Biznes

"Bacówka" bez pomocy w lockdownie – powodem kontrowersyjny przepis

2021-01-20 15:00:00 red

Czy wszystkie restauracje dostały pomoc od rządu w czasie lockdownu? Odpowiedź jest prosta i brzmi - "nie". Najlepszym przykładem jest kaliska "Bacówka". Powodem jest kontrowersyjny zapis w przepisach o wiodącym PKD.

fot. MW
fot. MW

Czym jest PKD? To skrót od Polska Klasyfikacja Działalności, czyli klasyfikacja rodzajów działalności jaką prowadzi dany przedsiębiorca. Obowiązek posługiwania się kodami PKD dotyczy większości form działalności. Jeśli przedsiębiorca rejestruje firmę w CEIDG(Centralna Ewidencja i Informacja o Działalności Gospodarczej), podaje jeden kod główny – przeważająca działalność i kody działalności dodatkowej. Nie ma ograniczeń w liczbie kodów dodatkowych.

Po co nam ta informacja? Istotnym w opisie sytuacji kaliskiego przedsiębiorcy jest właśnie kod PKD, a konkretnie przeważający kod PKD.

Marek Owsiany w kwietniu 2015 roku przejął popularną w Kaliszu restaurację Bacówkę. Jako, że od początku i nadal prowadzi usługi księgowe, działalność restauracyjną dopisał jako kolejne PKD w swojej firmie - co jest oczywiście logiczne. Łącznie zatrudnia 21 osób – 4 w biurze księgowym i 17 w restauracji. Gdy nadszedł koronawirus gospodarka stanęła. Restauracje to były zamykane to otwierane, jednak od dłuższego czasu mogą działać wyłącznie na wynos. Spadki dochodów są wyraźne i widoczne.

Dlatego właściciele Bacówki, aby dalej prowadzić biznes i utrzymać 17 pracowników starali się o przyznanie funduszy z „tarczy antykryzysowej”. W odpowiedzi z PUP otrzymali pismo, w którym dowiedzieli się, że nie przysługuje im pomoc, bo mają złe dominujące PKD.

Logika działania urzędników jest bardzo prosta – nie ma czegoś w systemie to pomoc się nie należy. Jednak spójrzmy na tę sytuację realnie – restauracja zatrudnia ponad 4 razy więcej pracowników i generuje o wiele większe zyski (w normalnym stanie) niż biuro księgowe. Wyraźny błąd ustawodawcy sprawił, że mimo realnego zamknięcia z decyzji rządu dobrze funkcjonującej restauracji ta nie otrzyma z tego tytułu żadnej pomocy.

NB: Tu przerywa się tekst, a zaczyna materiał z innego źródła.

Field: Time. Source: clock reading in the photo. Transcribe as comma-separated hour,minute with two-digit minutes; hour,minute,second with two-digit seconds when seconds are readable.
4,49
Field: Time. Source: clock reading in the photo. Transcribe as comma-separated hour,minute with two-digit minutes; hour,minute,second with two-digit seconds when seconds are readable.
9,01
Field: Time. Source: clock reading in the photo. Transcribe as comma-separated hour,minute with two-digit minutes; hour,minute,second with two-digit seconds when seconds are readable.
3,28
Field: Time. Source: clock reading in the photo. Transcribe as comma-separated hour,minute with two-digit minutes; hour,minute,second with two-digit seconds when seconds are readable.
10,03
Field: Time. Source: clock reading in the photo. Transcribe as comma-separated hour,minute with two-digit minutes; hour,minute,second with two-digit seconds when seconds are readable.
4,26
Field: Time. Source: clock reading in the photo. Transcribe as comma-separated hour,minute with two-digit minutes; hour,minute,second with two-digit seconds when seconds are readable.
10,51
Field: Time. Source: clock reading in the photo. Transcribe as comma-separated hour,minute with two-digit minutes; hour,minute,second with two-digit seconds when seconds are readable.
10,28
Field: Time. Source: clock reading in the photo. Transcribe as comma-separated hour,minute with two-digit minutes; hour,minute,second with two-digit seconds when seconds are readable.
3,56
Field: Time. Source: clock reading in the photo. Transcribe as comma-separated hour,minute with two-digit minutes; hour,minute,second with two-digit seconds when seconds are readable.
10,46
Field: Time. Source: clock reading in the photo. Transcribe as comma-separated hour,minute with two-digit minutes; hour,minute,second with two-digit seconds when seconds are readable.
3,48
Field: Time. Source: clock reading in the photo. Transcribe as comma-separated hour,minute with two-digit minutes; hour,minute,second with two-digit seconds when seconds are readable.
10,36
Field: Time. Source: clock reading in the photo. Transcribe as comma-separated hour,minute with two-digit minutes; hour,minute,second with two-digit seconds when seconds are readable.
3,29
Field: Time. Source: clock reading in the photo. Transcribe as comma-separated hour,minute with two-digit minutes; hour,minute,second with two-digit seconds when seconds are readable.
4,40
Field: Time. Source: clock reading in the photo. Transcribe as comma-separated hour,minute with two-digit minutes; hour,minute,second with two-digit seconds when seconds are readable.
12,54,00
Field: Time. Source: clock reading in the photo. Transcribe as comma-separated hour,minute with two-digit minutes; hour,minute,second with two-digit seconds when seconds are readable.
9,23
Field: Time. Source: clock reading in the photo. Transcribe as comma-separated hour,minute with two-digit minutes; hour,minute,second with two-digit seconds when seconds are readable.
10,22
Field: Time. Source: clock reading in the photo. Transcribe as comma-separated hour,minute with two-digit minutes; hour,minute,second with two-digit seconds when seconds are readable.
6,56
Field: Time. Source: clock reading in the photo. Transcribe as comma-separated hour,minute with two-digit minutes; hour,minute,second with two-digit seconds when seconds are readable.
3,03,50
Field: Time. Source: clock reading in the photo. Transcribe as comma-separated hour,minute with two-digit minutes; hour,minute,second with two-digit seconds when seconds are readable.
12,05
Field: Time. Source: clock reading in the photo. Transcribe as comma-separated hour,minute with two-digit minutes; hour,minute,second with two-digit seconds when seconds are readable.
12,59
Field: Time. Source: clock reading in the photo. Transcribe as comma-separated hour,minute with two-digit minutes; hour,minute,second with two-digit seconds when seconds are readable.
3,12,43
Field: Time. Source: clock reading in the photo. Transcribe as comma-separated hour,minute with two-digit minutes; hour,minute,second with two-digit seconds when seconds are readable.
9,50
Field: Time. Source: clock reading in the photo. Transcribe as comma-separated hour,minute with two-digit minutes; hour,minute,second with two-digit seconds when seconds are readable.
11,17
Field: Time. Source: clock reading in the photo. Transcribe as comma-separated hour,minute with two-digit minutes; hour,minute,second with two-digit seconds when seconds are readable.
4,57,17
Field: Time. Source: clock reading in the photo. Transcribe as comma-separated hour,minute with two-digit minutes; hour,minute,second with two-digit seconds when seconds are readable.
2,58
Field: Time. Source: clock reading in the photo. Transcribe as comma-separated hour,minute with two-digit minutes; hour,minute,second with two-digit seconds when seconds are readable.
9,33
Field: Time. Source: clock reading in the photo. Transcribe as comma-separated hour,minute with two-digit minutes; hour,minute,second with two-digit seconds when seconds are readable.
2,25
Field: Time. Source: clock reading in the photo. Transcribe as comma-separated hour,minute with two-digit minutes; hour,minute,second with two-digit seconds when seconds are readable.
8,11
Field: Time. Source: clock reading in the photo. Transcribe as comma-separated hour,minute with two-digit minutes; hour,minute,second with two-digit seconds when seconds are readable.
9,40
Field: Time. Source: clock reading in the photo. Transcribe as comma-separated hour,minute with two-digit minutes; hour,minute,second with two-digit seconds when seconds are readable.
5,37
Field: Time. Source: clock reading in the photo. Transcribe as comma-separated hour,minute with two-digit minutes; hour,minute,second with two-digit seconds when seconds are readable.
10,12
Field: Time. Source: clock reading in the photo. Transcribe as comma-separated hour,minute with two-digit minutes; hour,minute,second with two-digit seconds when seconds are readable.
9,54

Przedsiębiorca dokonał zmiany przeważającego PKD – jednak za późno. - Pierwszą dokonaną czynnością było zweryfikowanie posiadanego PKD jako przeważającej działalności na dzień 30.09.2020 t. w systemie aplikacji centralnej (AC). Pod tym kątem system zweryfikował Przedsiębiorcę negatywnie. Na skutek powyższego dokonano analizy historii wpisów zawartych w CEIDG. Wynika z niej, że przedsiębiorca wprowadził jako przeważającą działalność o kodzie 5629.Z w dniu 20.11.2020r. zatem w terminie późniejszym niż wskazany przepisami dzień 30.09.2020. Do 20.11.2020 r. przeważającą działalnością była działalność, której kod nie został wymieniony w „ustawie antykovidowej” - tłumaczy Artur Szymczak dyrektor Powiatowego Urzędu Pracy w Kaliszu.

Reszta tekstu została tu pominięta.